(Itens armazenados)

○ ○ ○ ○ ○ ○ ○

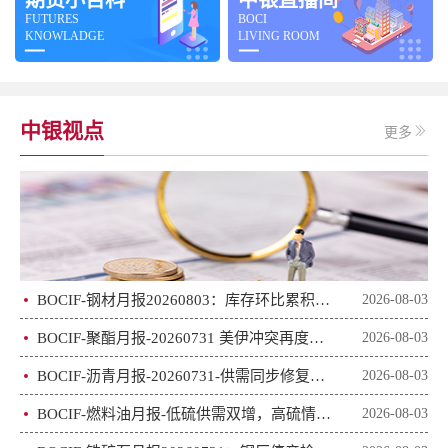
FUTURES
BOCI
KNOWLADGE
LIVING ROOM
中银视点
更多
BOCIF-钢材月报20260803：库存环比累积，钢价下跌调整
2026-08-03
BOCIF-聚酯月报-20260731 美伊冲突再度升级，地缘因素仍是关键驱动
2026-08-03
BOCIF-沥青月报-20260731-供需同步修复，近月结构偏强
2026-08-03
BOCIF-燃料油月报-低硫供需双增，高硫情绪调整-20260803
2026-08-03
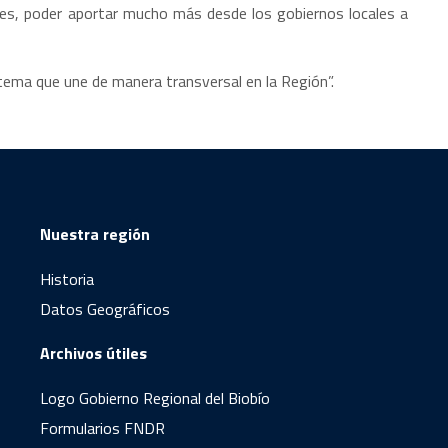
des, poder aportar mucho más desde los gobiernos locales a
 tema que une de manera transversal en la Región”.
Nuestra región
Historia
Datos Geográficos
Archivos útiles
Logo Gobierno Regional del Biobío
Formularios FNDR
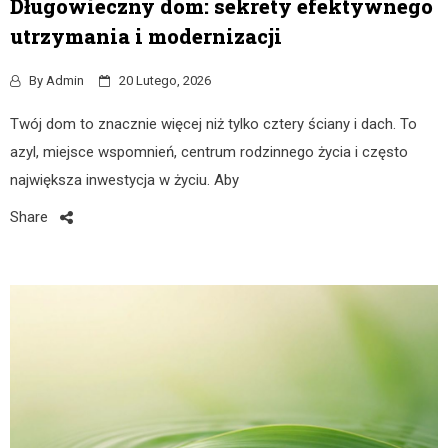
Długowieczny dom: sekrety efektywnego
utrzymania i modernizacji
By
Admin
20 Lutego, 2026
Twój dom to znacznie więcej niż tylko cztery ściany i dach. To
azyl, miejsce wspomnień, centrum rodzinnego życia i często
największa inwestycja w życiu. Aby
Share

○ ○ ○ ○ ○ ○ ○

## ENUNCIADO DA TAREFA
Transcreva, sem qualquer alteração, as linhas de texto de todos os registros acima. Deixe as imagens fora da resposta.

## RESPOSTA DA TAREFA
FUTURES
BOCI
KNOWLADGE
LIVING ROOM
中银视点
更多
BOCIF-钢材月报20260803：库存环比累积，钢价下跌调整
2026-08-03
BOCIF-聚酯月报-20260731 美伊冲突再度升级，地缘因素仍是关键驱动
2026-08-03
BOCIF-沥青月报-20260731-供需同步修复，近月结构偏强
2026-08-03
BOCIF-燃料油月报-低硫供需双增，高硫情绪调整-20260803
2026-08-03
des, poder aportar mucho más desde los gobiernos locales a
 tema que une de manera transversal en la Región”.
Nuestra región
Historia
Datos Geográficos
Archivos útiles
Logo Gobierno Regional del Biobío
Formularios FNDR
Długowieczny dom: sekrety efektywnego
utrzymania i modernizacji
By
Admin
20 Lutego, 2026
Twój dom to znacznie więcej niż tylko cztery ściany i dach. To
azyl, miejsce wspomnień, centrum rodzinnego życia i często
największa inwestycja w życiu. Aby
Share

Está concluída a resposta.